Many banks offer investments services to their customers. These services are generally targeted to very specific customers who have large amounts of money at the bank. If you are just beginning to invest, your bank may not contact you to offer these services, but they may be available to you. The services offered are similar to the role of a financial planner or advisor.
Depending on your accounts, and the banks policies you may pay an hourly rate for these services. However, some financial advisors work on commission, and you must take that into consideration when they recommend products and services to you. Your bank may offer these services to you without a fee, which means that the financial planner can work in your best interest.
The investment services offered through your bank are not insured through the FDIC. The FDIC only guarantees deposit accounts you have through the bank, because the stock market can change, they will not guarantee the money. This does not mean you should not use your bank, since your funds are not guaranteed if the stock market drops at an investment firm as well. You just need to be aware that the accounts are not guaranteed by the FDIC.

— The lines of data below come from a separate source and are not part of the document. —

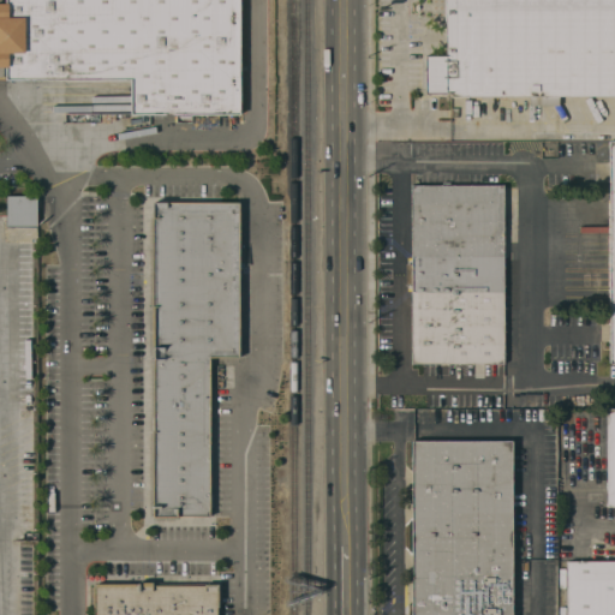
[(237,0),(239,114),(101,115),(100,79),(7,81),(6,0),(237,0)]
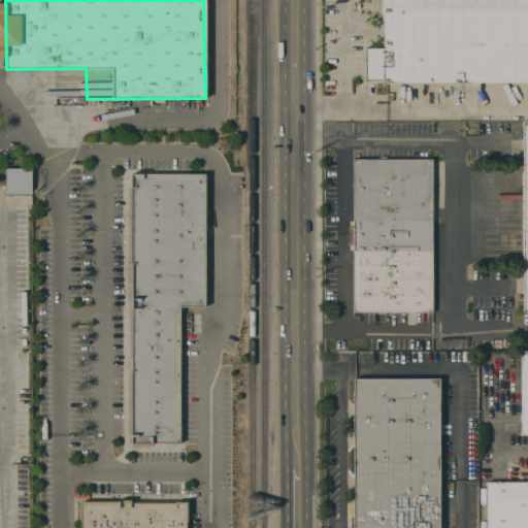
[(527,0),(527,81),(480,83),(480,91),(454,91),(454,83),(387,83),(387,80),(365,80),(365,47),(383,47),(383,18),(378,18),(378,0),(527,0)]
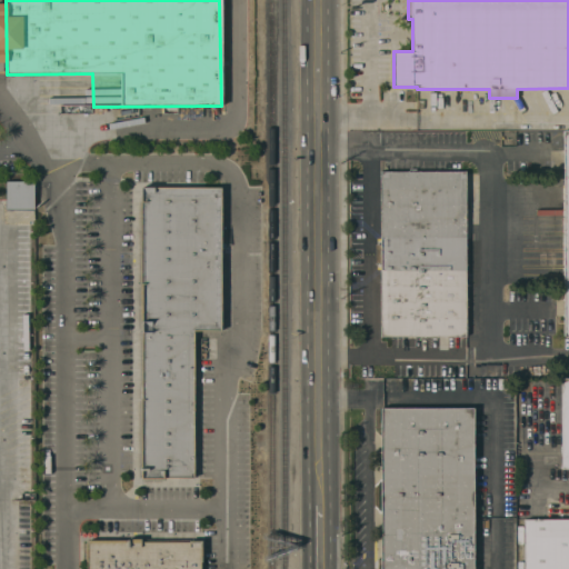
[(563,192),(557,192),(557,190),(553,190),(553,187),(557,187),(557,185),(563,185),(563,130),(568,130),(568,336),(565,336),(563,192)]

The investment services through your bank should be comparable to the investment services you would receive through an investment firm. The key is finding a financial planner or advisor you are comfortable working with. Your financial advisor should be willing to answer any questions you have about the products you are purchasing. If he is unwilling to explain the products and how it fits into your overall investing plan, you should consider choosing another advisor.

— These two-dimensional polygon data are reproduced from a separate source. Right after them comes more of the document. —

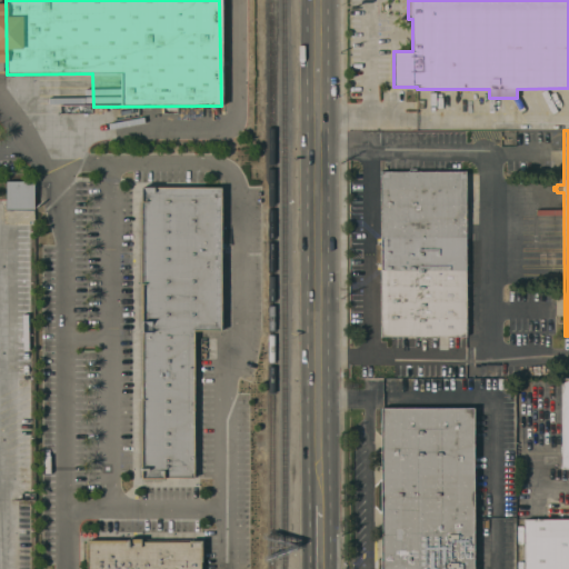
[(466,212),(472,212),(472,278),(466,278),(466,337),(380,337),(380,263),(376,263),(376,245),(380,245),(380,171),(466,171),(466,212)]
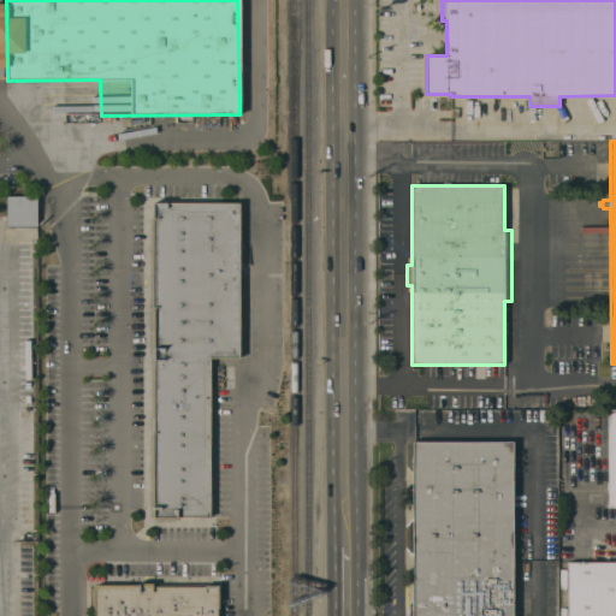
[(37,196),(37,226),(7,226),(7,196),(37,196)]
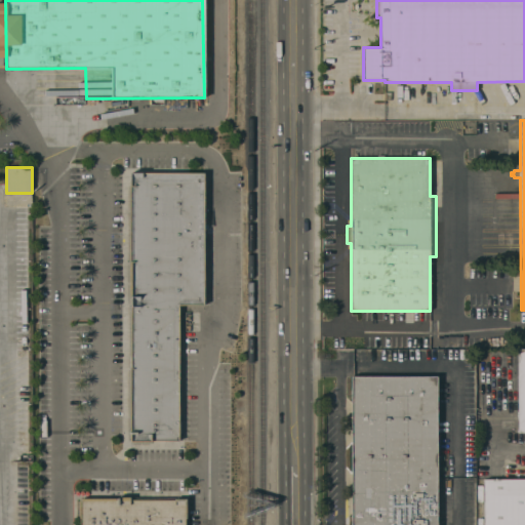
[(188,441),(127,441),(126,170),(207,170),(208,300),(188,300),(188,441)]
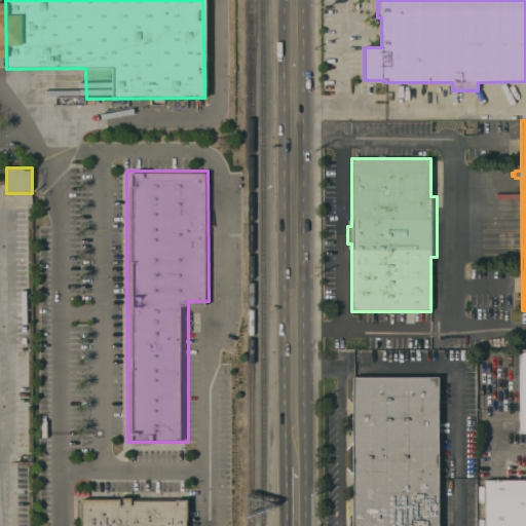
[(352,525),(352,377),(438,377),(438,525),(352,525)]
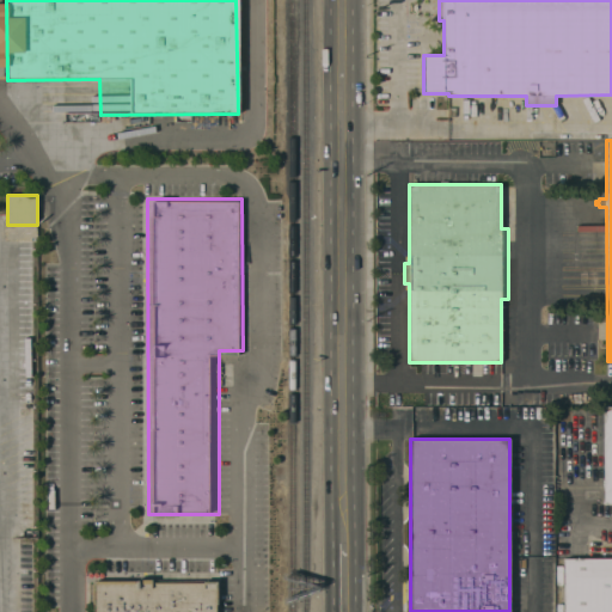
[(611,558),(611,611),(564,611),(564,558),(611,558)]
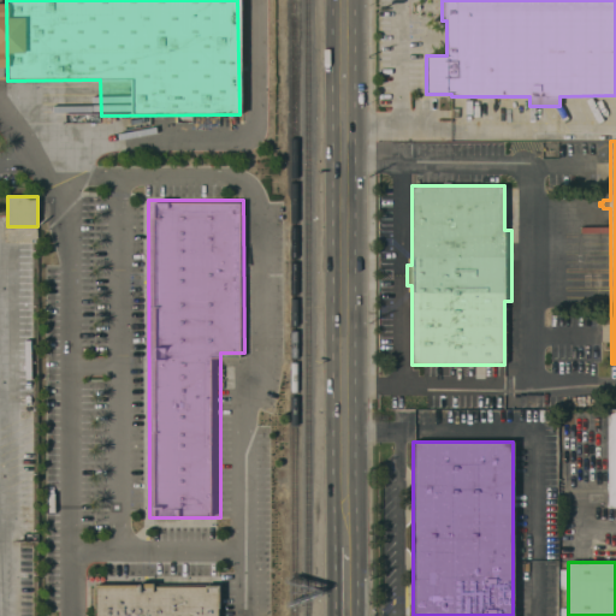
[(220,615),(93,615),(93,587),(221,590),(220,615)]
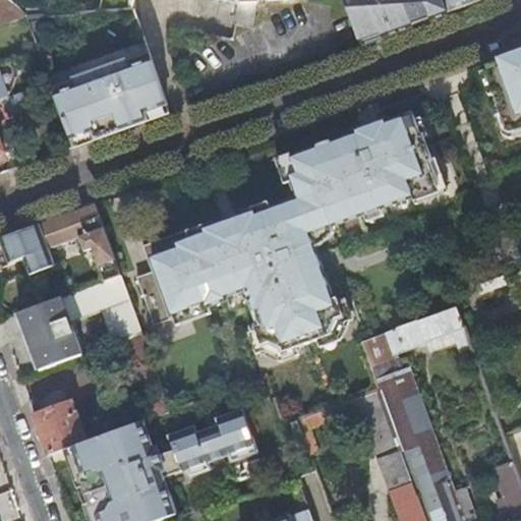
[(0,26),(26,17),(26,16),(7,0),(6,0),(0,2),(0,26)]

Finding a financial planner is a process, and you should look at several different candidates before choosing the right one for you. Additionally, you may want to find out the policy if your financial planner changes companies. Will you go with him or will your account be assigned to a different planner? If you want to stay with the firm will you be able to choose your new planner or will you be stuck with someone they assign you. A financial planner is someone you can turn to for investment advice, and the job security and consistency is an important part of managing your money.
When you are looking for a financial planner ask your friends and coworkers for recommendations, find out about the services offered through your bank, interview the planners and then make your decision. While you should not choose your financial planner just because he works at your bank, you should not rule him out completely either.
If you know nothing about investing or the stock market, it is best to get advice from a financial planner who understands the markets and products available to you. Once you are more comfortable you may want to purchase stocks online through your own brokerage account. Mutual funds reduce your investment risk, because it spreads the risk over several different companies instead of just one. Any individual stocks you purchase have a greater risk because if the company fails the stocks can become almost worthless very quickly, which can be devastating to your portfolio.
You need to be sure you are ready to invest before you begin to do it. In most cases you pay more in credit card debt than you would earn from investing. This means you should pay off your consumer debt completely before you invest. The money you invest should be money that you do not touch again. You should not be dipping into your savings each month if you are investing. Make sure your budget allows enough wiggle room to protect your savings and investment accounts.